The coronavirus pandemic has prompted a huge increase in the number of people making or updating Wills but with social distancing measures and self-isolation to contend with, complying with this requirement had become challenging.
In response to the pandemic, the Wills Act 1837 has been amended to allow Wills to be witnessed remotely. Section 9 of the Wills Act 1837 has been amended so that the definition of “presence” found in subsection 1(c) and 1(d) includes “presence by means of videoconference or other visual transmission”. The amendment was introduced on 28 September 2020 but applies retrospectively to Wills made from 31 January 2020 and is intended to remain in force until 31 January 2022.
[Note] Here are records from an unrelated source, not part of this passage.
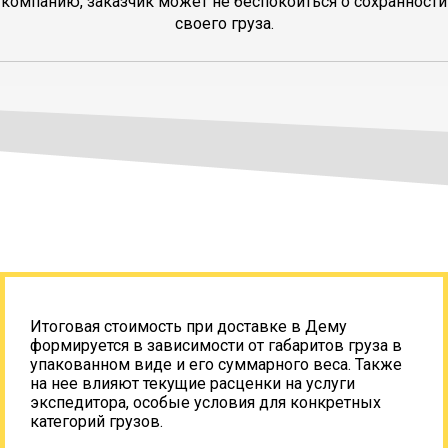
компанию, заказчик может не беспокоиться о сохранности
своего груза.
Итоговая стоимость при доставке в Дему
формируется в зависимости от габаритов груза в
упакованном виде и его суммарного веса. Также
на нее влияют текущие расценки на услуги
экспедитора, особые условия для конкретных
категорий грузов.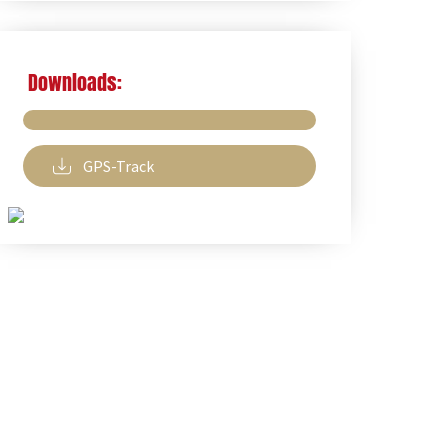
Downloads:
GPS-Track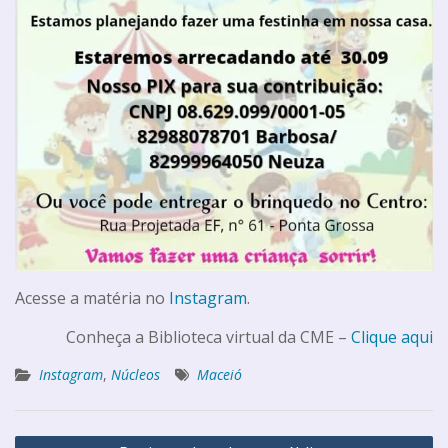
Acesse a matéria no
Instagram
.
Conheça a Biblioteca virtual da CME –
Clique aqui
Instagram
,
Núcleos
Maceió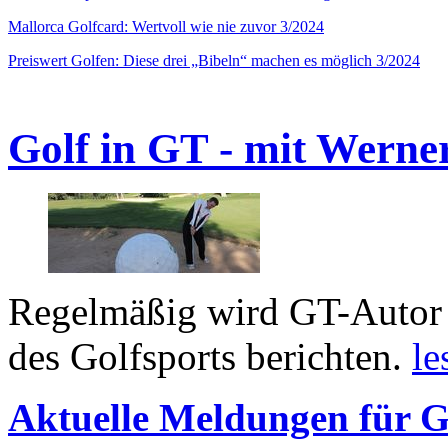
Mallorca Golfcard: Wertvoll wie nie zuvor 3/2024
Preiswert Golfen: Diese drei „Bibeln“ machen es möglich 3/2024
Golf in GT - mit Werne
Regelmäßig wird GT-Autor 
des Golfsports berichten.
le
Aktuelle Meldungen für G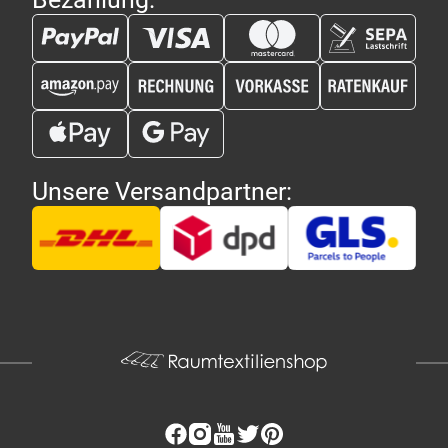
Unsere Versandpartner: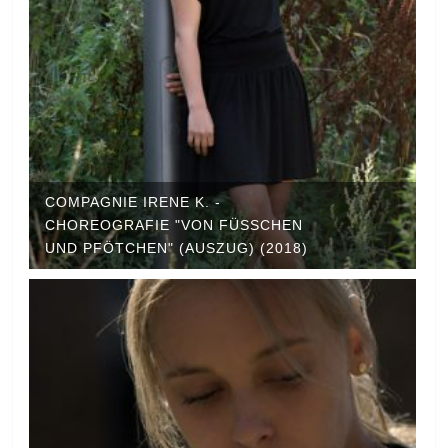
COMPAGNIE IRENE K. -
CHOREOGRAFIE "VON FÜSSCHEN U
ND PFÖTCHEN" (AUSZUG) (2018)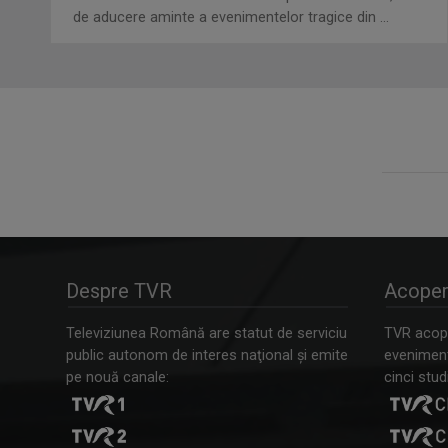
de aducere aminte a evenimentelor tragice din ...
Despre TVR
Acoper
Televiziunea Română are statut de serviciu
TVR acope
public autonom de interes naţional şi emite
evenimente
pe nouă canale:
cinci studi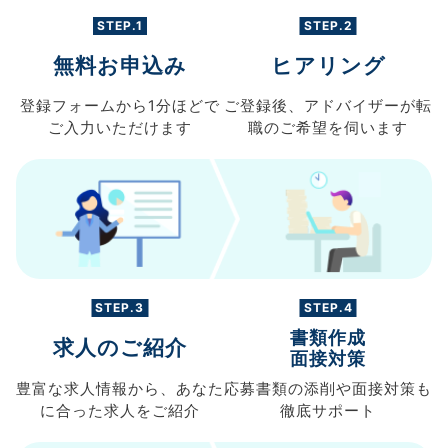
STEP.1
STEP.2
無料お申込み
ヒアリング
登録フォームから
1分ほどで
ご登録後、
アドバイザーが転
ご入力
いただけます
職の
ご希望を伺います
STEP.3
STEP.4
書類作成
求人のご紹介
面接対策
豊富な求人情報から、
あなた
応募書類の
添削や面接対策も
に合った求人を
ご紹介
徹底サポート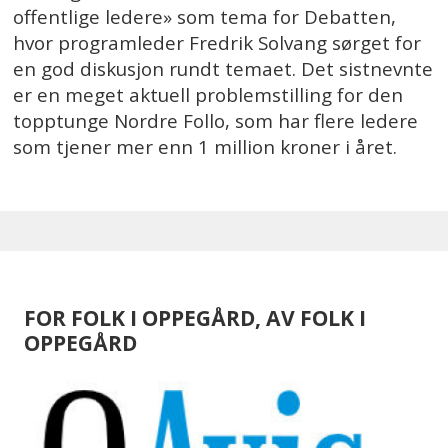
offentlige ledere» som tema for Debatten,
hvor programleder Fredrik Solvang sørget for
en god diskusjon rundt temaet. Det sistnevnte
er en meget aktuell problemstilling for den
topptunge Nordre Follo, som har flere ledere
som tjener mer enn 1 million kroner i året.
FOR FOLK I OPPEGÅRD, AV FOLK I
OPPEGÅRD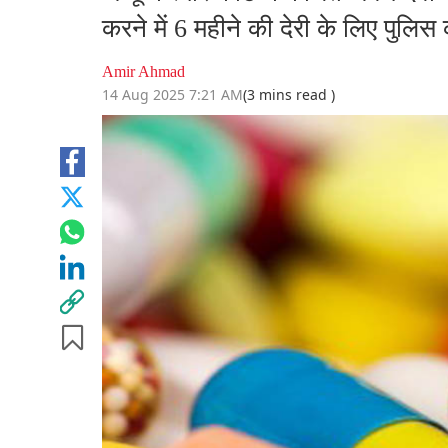
करने में 6 महीने की देरी के लिए पुल
Amir Ahmad
14 Aug 2025 7:21 AM
(3 mins read )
Although this amendment helps with the difficulties in getting Wills properly executed during the pandemic, the new regime will inevitably give rise to a new line of litigation.
Extent of the amendment
The word “presence” also appears is section 9(1)a of the Wills Act 1837, in respect of a will being signed by another person on behalf of a testator in his presence and by his direction. However, this word is not amended to include videoconference or other visual transmission. The testator cannot therefore remotely direct someone to sign on their behalf. If a person signs the Will on the testator’s behalf, they have to be physically present with them.
Furthermore, the execution of the Will must be done in real time. The testator and both witnesses need to sign the same document and their signatures have to be wet signatures. It is not acceptable to pre-record the testator signing or to use counterpart Wills.
While the amendment has been very much welcomed in the circumstances, it has not been without concern that it could increase the risk of a will dispute further down the line.
Clear line of sight
The Ministry of Justice has issued the following guidance on signing Wills remotely:
“By law, the witnesses must see the Will-maker (or someone signing at their direction, on their behalf) signing the Will. Before signing, the Will-maker should ensure that the witnesses can see them actually writing their signature on the Will, not just their head and shoulders.”
With the practical problems we have all faced with webcams freezing or internet connections failing, it is easy to foresee the risk of a challenge to the validity of a will on the basis that the act of signing may not have been visually witnessed by all .
Once the testator has signed, the Will needs to be physically sent to the witnesses, which means it will need to be delivered to them one way or another. The introduction of delay carries with it risk, particularly in the case of an elderly, ill or vulnerable testator and there is also possibility of the Will going astray in the post altogether, and.
If the testator dies or loses capacity before both witnesses have signed then the Will is invalid.
Undue influence, fraud and abuse
The fact that the testator is physically separated from the witnesses creates the obvious risks of undue influence and fraud.
In videoconference, the witnesses will only be able to see what is being captured in the frame, which means there is the risk that someone could be hidden off camera. It is also possible that the Will could be intercepted in transit from the testator to the witnesses. Both scenarios would of course raise questions over the Will’s validity.
Whilst the temporary amendment has undoubtedly proved helpful in allowing those most vulnerable to COVID-19 to execute a Will, in order to mitigate a risk of a challenge we would recommend testators to consider having their Wills re-executed in the traditional way once it is safe for them to do so.